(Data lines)
----

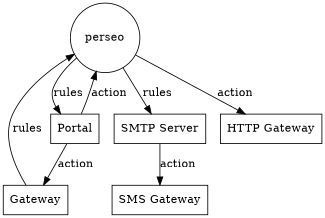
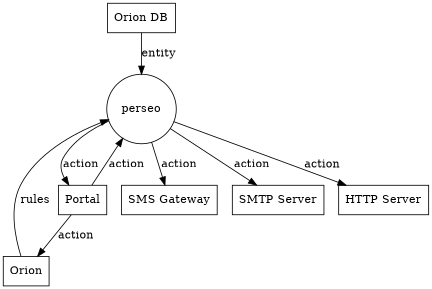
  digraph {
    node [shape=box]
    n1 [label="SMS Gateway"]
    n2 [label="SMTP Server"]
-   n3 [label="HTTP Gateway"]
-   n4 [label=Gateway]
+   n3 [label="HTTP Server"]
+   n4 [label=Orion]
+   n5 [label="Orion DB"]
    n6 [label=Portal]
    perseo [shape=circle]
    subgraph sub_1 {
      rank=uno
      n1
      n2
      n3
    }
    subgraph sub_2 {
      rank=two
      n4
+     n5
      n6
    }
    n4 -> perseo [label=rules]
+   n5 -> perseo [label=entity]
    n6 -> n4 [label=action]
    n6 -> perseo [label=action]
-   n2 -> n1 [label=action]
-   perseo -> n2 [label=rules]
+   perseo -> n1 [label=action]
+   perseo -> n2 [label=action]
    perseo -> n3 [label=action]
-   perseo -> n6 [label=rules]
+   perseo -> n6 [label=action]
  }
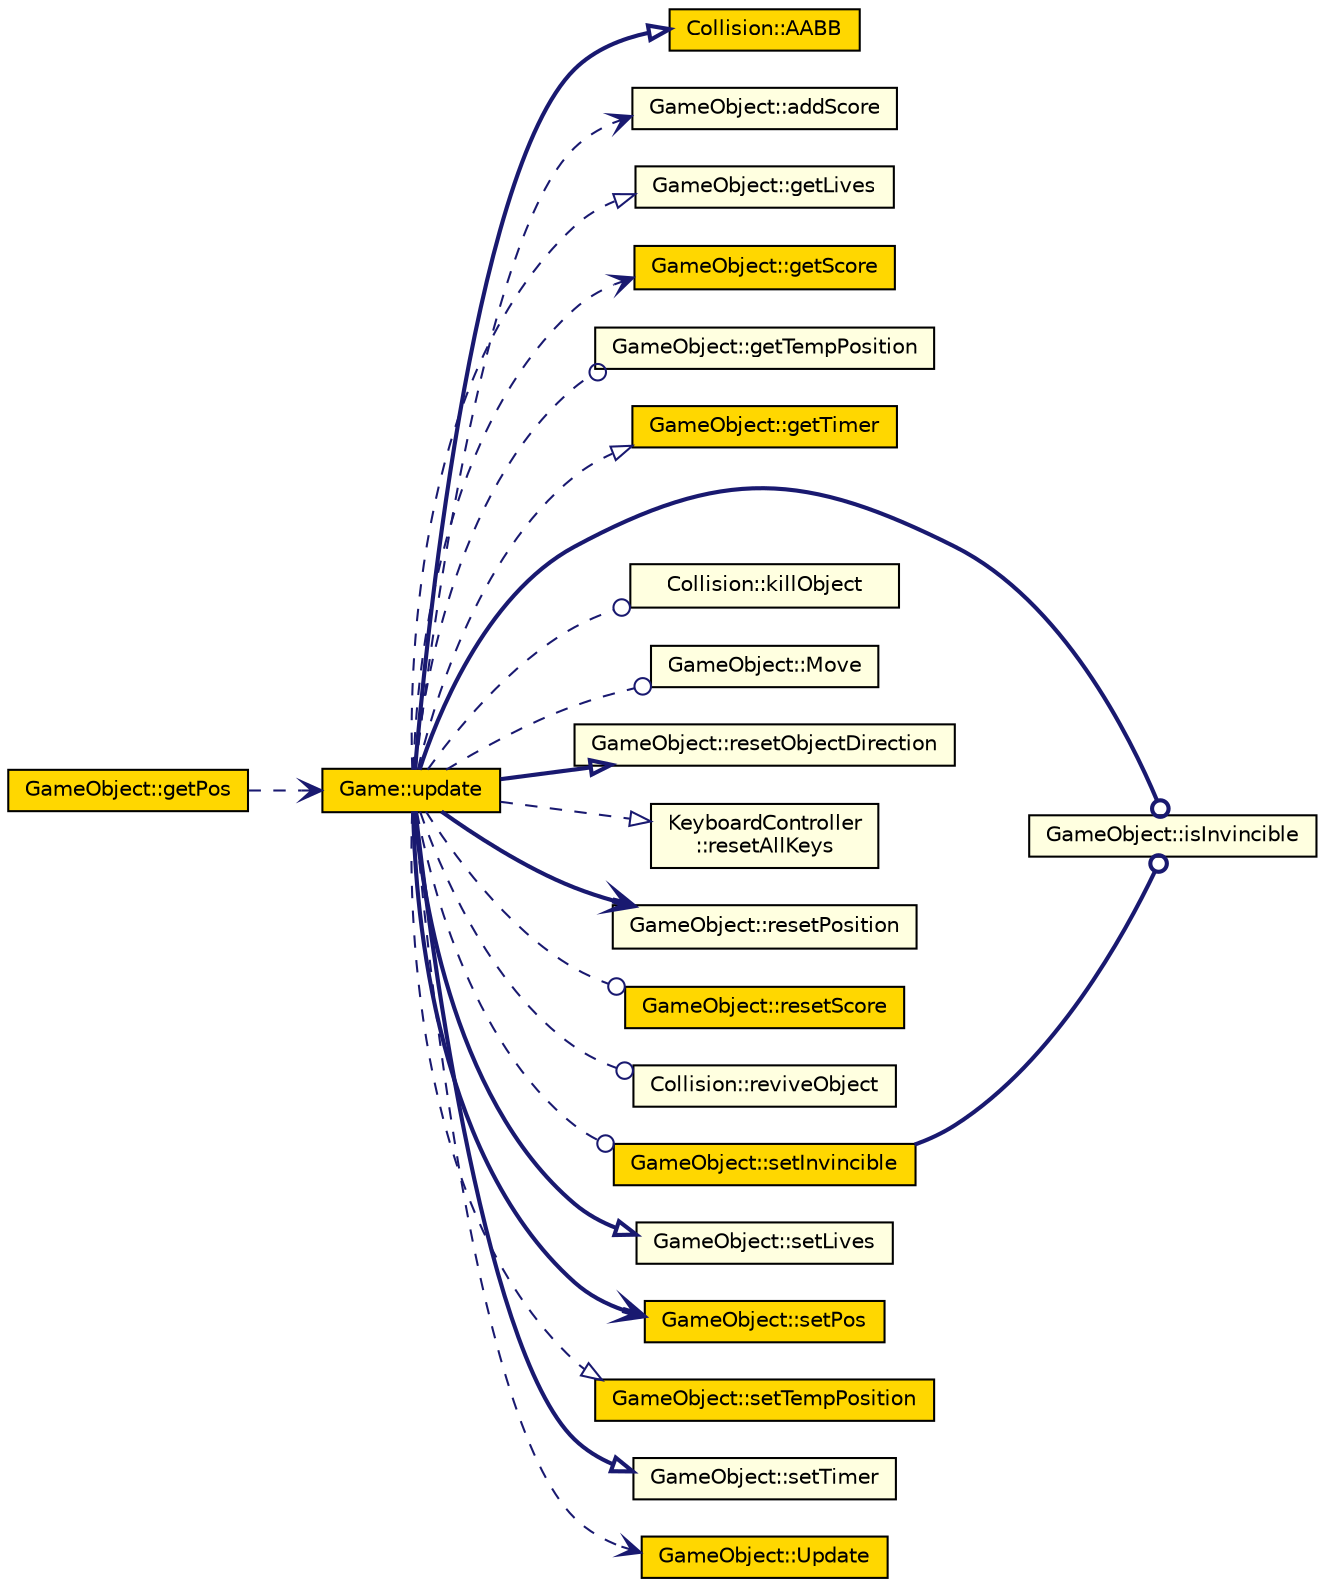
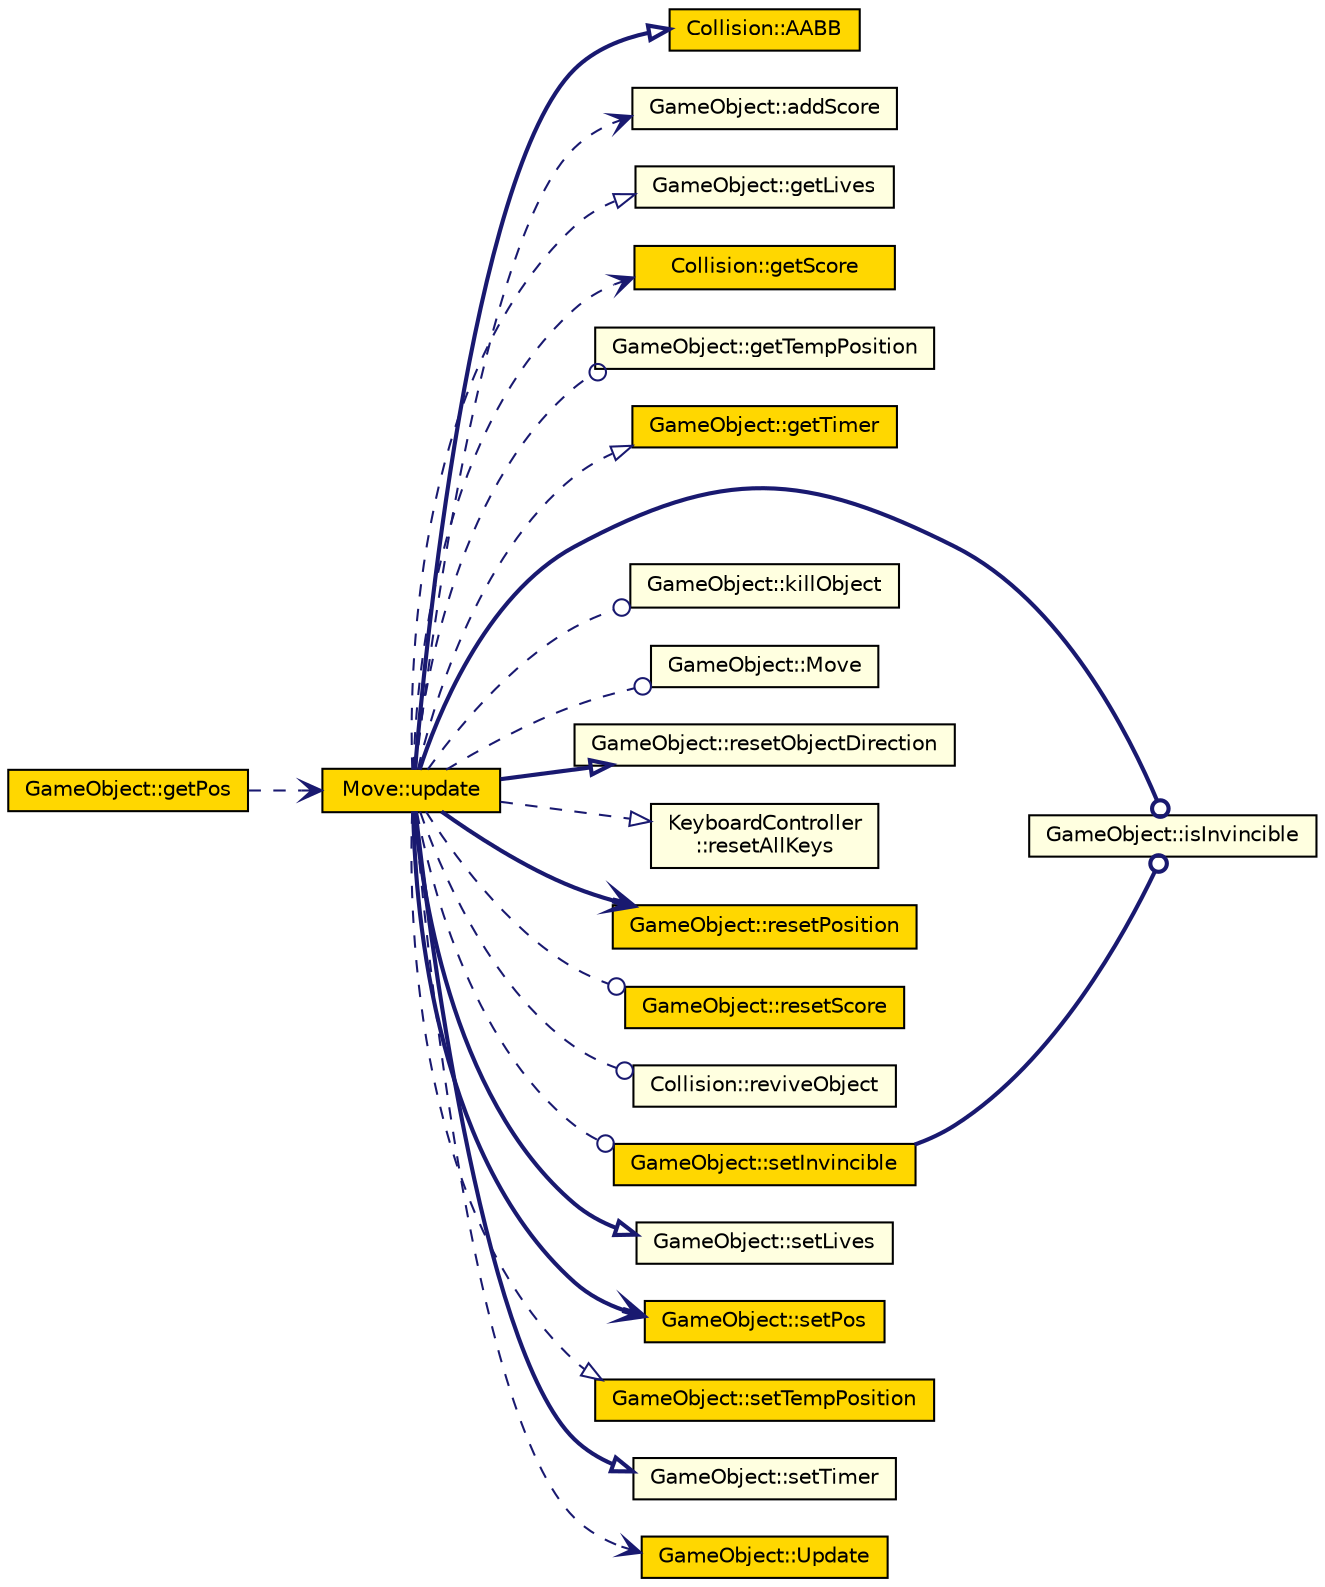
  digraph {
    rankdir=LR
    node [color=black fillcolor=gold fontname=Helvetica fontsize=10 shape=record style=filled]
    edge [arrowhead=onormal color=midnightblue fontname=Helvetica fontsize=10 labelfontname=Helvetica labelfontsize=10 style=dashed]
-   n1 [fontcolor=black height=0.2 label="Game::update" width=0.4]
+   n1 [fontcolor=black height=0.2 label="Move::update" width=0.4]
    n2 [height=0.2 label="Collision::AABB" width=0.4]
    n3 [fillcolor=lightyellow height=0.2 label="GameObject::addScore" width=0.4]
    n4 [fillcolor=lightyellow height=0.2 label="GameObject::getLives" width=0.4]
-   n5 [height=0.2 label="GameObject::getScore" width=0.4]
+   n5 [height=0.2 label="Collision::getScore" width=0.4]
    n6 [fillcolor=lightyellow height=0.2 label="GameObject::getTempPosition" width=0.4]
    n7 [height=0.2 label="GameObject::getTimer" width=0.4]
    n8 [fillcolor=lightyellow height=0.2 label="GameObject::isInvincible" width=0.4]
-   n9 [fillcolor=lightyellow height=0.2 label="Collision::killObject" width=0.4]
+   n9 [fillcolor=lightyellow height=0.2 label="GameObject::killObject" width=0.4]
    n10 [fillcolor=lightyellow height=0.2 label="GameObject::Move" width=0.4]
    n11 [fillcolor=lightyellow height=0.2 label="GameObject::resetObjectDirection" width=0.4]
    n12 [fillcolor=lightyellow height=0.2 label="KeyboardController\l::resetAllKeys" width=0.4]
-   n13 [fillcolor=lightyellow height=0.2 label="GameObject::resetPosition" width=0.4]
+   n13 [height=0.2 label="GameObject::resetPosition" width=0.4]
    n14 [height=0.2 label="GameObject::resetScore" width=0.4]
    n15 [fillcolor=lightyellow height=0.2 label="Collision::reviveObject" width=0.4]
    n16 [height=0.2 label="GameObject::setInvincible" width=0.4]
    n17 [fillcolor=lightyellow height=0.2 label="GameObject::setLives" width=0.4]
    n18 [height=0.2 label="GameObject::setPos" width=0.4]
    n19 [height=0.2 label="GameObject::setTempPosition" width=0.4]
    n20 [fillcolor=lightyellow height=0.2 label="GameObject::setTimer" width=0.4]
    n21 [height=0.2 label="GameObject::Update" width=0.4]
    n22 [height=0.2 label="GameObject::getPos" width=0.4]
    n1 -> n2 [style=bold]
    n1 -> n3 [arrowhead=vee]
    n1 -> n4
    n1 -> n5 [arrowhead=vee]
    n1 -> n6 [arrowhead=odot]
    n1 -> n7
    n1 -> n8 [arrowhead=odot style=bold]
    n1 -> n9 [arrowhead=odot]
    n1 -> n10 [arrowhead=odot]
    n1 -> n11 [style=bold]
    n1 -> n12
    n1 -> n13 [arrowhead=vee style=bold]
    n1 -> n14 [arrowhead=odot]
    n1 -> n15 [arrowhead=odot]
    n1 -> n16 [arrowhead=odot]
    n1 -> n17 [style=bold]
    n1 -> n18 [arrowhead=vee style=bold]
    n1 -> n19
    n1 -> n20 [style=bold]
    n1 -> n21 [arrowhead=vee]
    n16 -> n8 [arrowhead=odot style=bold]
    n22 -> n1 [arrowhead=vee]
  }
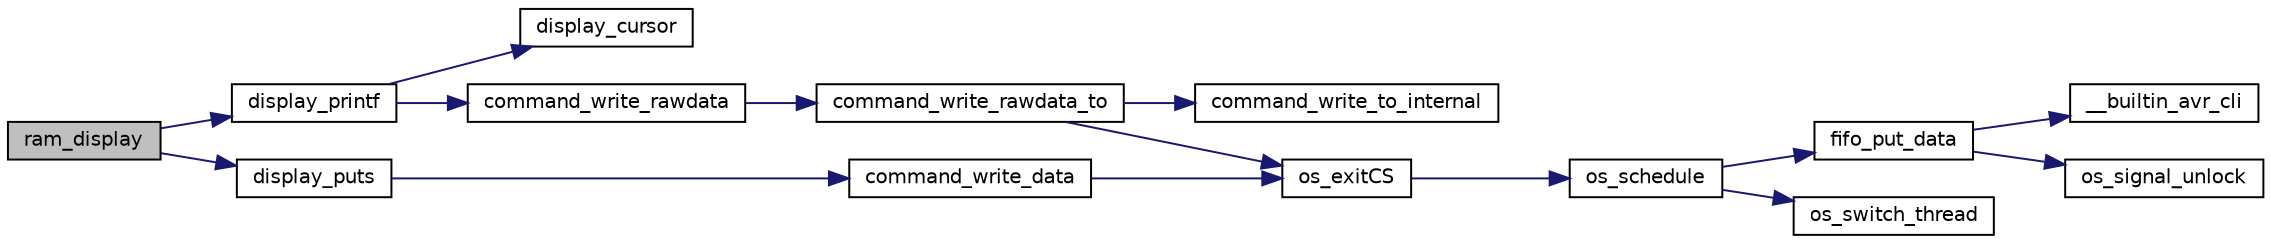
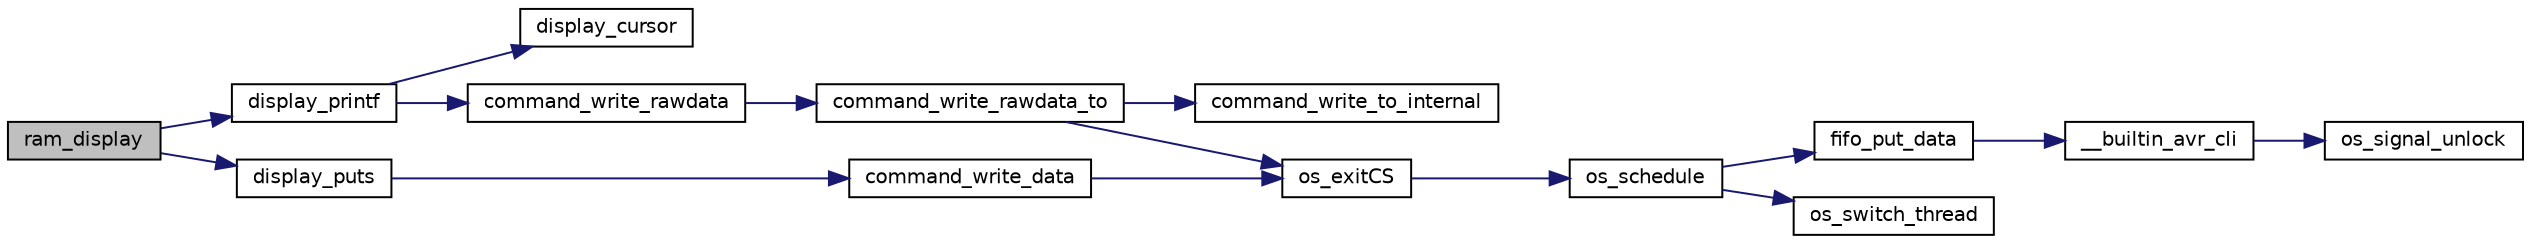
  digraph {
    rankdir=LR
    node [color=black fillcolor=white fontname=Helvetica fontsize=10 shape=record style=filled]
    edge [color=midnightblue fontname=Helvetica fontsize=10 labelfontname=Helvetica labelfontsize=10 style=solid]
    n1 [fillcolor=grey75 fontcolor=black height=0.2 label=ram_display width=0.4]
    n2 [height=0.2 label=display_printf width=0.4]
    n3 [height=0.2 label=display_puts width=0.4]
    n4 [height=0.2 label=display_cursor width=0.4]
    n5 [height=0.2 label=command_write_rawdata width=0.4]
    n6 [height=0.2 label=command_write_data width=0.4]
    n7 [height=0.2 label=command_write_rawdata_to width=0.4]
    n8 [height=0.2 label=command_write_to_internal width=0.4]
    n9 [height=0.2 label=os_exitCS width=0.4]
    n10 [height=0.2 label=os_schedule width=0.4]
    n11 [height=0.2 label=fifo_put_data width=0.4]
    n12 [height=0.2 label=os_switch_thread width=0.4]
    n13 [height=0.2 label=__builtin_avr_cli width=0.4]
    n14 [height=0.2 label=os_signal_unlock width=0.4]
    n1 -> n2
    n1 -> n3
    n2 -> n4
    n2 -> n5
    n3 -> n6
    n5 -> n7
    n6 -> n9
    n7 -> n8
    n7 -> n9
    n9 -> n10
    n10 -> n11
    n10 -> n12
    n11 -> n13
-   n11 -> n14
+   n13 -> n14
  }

----

» PROBLEM TO SOLVE:
Pick out every line in the entries above that contains the string "shape", treating uppercase and lowercase as different.

» SOLUTION TO THE PROBLEM:
    node [shape=box]
    perseo [shape=circle]
    node [color=black fillcolor=gold fontname=Helvetica fontsize=10 shape=record style=filled]
    node [color=black fillcolor=white fontname=Helvetica fontsize=10 shape=record style=filled]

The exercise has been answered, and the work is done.